Opinião

A fuga de Bashar ou o abalo de Vladimir

A fuga de Bashar ou o abalo de Vladimir

Daniela Nunes

Investigadora no Instituto de Estudos Políticos da Universidade Católica

O regime sírio caiu. O líder fugiu. Mas estas linhas não são sobre a Síria. São sobre a Rússia. Como assim?

Damasco foi tomada no passado dia 8 pelos grupos rebeldes na Síria, hostis a um governo de espécie quase dinástica, de apelido al-Assad. Como a capital, outras cidades, mais pequenas e politicamente menos significativas, foram dominadas pelos mesmos grupos rebeldes dias antes da queda do regime. Era o início do fim de meio século de poder dos al-Assad no país. Primeiro, e durante quase 30 anos, com Hafez, o pai de Bashar, e, depois, desde 2000, com este último, que protagonizou um dos períodos mais sangrentos e humanamente chocantes das últimas décadas no mundo: a guerra civil síria (2011-...).

O anúncio da implosão do regime, como do próprio país, pelo menos tal qual o conhecíamos desde há 50 anos, foi feito por um representante desta oposição de tipo terrorista através da rádio estatal. A Síria estava a arder, física e espiritualmente, e a população pedia socorro, enquanto Bashar abandonava o país num dos seus jatos privados, pelo aeroporto de Damasco – uma fuga que condiz perfeitamente com alguns dos luxos do líder, agora pelos media internacionais expostos, e de que é exemplo a sua coleção pessoal de carros de alta gama.

Por escassos dias, o paradeiro de Bashar foi desconhecido. Mas os mais atentos à política internacional desconfiaram certamente que o asilo poderia estar à distância de meros 2500 quilómetros: em Moscovo. Se foi esta a sua aposta... Acertou! Alegando “motivos humanitários”, o Kremlin concedeu asilo político ao líder sírio, bem como à família, por tempo indeterminado. É por isso que, apesar de o regime em causa ser o sírio, estas linhas destinam-se, sobretudo, a refletir acerca do que está em causa para a Rússia de Vladimir Putin com a implosão de um dos seus tentáculos além-fronteiras.
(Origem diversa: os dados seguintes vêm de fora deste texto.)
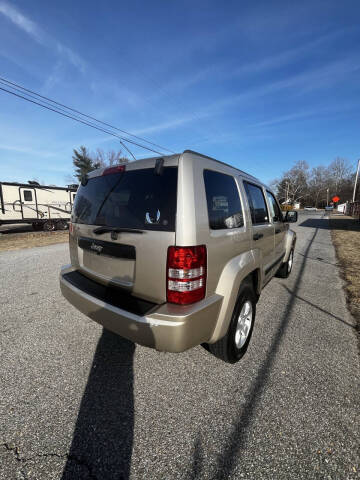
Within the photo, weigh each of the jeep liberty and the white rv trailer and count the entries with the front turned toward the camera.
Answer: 0

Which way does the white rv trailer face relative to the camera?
to the viewer's right

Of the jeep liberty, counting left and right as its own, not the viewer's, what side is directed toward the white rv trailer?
left

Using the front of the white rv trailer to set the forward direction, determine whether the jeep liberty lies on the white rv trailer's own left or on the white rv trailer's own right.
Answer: on the white rv trailer's own right

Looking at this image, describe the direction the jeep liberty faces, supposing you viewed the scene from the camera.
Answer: facing away from the viewer and to the right of the viewer
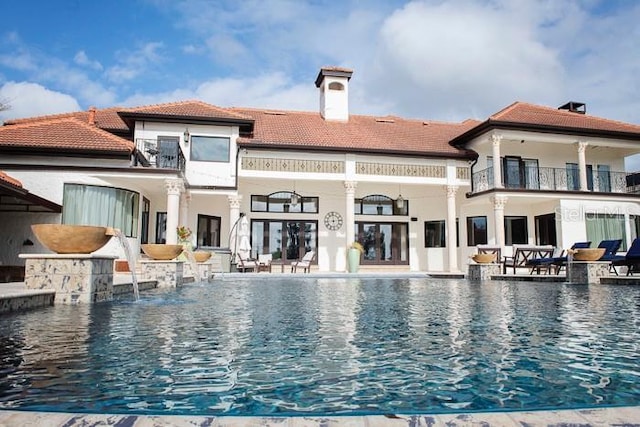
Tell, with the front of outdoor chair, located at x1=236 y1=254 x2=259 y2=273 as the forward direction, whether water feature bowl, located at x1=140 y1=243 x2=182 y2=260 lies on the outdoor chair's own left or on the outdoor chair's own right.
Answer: on the outdoor chair's own right

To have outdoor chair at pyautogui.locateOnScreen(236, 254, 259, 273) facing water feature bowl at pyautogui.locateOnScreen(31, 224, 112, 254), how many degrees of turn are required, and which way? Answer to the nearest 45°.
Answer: approximately 90° to its right

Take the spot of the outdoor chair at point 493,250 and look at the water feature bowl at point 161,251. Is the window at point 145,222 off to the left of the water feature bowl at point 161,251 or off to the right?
right

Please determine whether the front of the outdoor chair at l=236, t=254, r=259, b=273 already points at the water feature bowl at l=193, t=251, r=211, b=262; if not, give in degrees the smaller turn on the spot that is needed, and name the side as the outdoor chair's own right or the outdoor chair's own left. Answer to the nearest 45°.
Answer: approximately 90° to the outdoor chair's own right

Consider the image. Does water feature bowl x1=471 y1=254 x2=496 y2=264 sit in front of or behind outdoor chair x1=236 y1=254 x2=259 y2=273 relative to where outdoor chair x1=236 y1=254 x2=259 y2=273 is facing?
in front
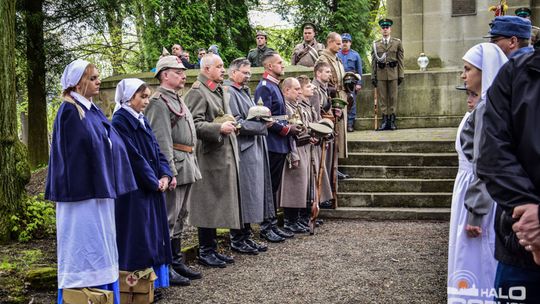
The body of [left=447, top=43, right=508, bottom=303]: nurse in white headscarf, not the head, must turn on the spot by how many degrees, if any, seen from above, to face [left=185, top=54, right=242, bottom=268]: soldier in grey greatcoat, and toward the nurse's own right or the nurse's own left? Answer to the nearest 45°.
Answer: approximately 45° to the nurse's own right

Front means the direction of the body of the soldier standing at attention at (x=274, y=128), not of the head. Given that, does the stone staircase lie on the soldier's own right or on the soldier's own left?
on the soldier's own left

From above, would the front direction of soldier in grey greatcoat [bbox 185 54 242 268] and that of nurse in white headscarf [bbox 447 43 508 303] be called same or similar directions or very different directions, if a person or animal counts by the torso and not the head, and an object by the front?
very different directions

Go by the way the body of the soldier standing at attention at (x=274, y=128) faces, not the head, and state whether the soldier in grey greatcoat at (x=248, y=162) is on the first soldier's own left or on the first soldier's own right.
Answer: on the first soldier's own right

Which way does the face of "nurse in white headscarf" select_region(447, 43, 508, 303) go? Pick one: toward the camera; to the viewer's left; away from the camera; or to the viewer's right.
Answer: to the viewer's left

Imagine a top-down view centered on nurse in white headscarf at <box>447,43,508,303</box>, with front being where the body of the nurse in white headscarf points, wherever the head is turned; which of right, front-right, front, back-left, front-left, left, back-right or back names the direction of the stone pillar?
right

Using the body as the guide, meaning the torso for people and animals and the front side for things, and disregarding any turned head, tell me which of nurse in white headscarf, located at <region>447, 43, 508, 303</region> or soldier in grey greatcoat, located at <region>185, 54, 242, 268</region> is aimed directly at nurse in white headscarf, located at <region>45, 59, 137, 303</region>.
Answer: nurse in white headscarf, located at <region>447, 43, 508, 303</region>

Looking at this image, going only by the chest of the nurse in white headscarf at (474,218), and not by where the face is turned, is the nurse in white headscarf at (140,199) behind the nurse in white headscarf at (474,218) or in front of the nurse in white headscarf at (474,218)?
in front

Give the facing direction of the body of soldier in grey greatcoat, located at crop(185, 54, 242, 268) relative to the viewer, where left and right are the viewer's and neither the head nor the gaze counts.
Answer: facing to the right of the viewer

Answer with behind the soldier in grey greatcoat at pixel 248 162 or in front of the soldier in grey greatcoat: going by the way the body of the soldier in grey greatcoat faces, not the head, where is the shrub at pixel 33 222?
behind

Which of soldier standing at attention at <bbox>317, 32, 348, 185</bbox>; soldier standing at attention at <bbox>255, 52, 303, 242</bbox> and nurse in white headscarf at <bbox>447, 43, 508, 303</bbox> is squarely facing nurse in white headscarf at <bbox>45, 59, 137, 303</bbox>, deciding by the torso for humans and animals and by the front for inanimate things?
nurse in white headscarf at <bbox>447, 43, 508, 303</bbox>

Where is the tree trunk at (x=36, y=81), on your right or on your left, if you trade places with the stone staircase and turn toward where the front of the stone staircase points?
on your right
Não seria segredo que o processo de ebulição militar e social na Síria estaria a preocupar o governo russo há já algum tempo, até porque, e este é o grande abalo de Putin, a Síria é o principal lugar-pivot no mundo não-(pós)-soviético onde a Rússia exerce algum tipo de influência e poder realmente determinantes. Por largos anos (2015-...), foi Moscovo quem garantiu a sustentabilidade do governo de Bashar al-Assad, enviando milhares de soldados para território sírio com o intuito de proteger a continuidade da “dinastia”. É fácil imaginar que, porventura, terá sido essa sustentabilidade o elemento retardador do colapso do regime que acaba de ruir.

Para a Rússia, este apoio não representa uma mera fonte de altruísmo. Antes, representa (ou representava) a garantia de algum tipo de estatuto na zona do Médio Oriente. Agora, esse estatuto está, quase de certeza, em causa. A questão que se impõe é: o que acontecerá às bases militares russas tão importantes (para a Rússia) na Síria? Nesta fase, ainda não é possível dar resposta a essa pergunta.

Estas bases militares – a base naval de Tartus e a base aérea de Khmeimim – são dois dos mais relevantes pontos estratégicos para a Rússia fora do seu território, já que lhe permitem um controlo e oferecem um ponto de partida, militarmente falando, numa zona distante, problemática e onde o Kremlin tem e terá sempre interesses.

Para já, a inquietação de Moscovo passa por garantir alguma forma de estabilidade nestas bases militares. Para isso, poderá ser necessário entrar em acordo com os rebeldes, que, alegadamente, já tomaram as zonas onde se localizam estas bases. A retirada russa destas zonas seria um fracasso sem igual para a história da Rússia do século XIX, sobretudo com um autocrata como Putin aos comandos do país. Mas ela não está completamente fora de questão. Com a guerra na Ucrânia a roubar as atenções do Kremlin, Putin passa agora a ter de gerir com muita cautela o impacto da desgraça Assad, antes que a essa suceda a vitória Zelensky.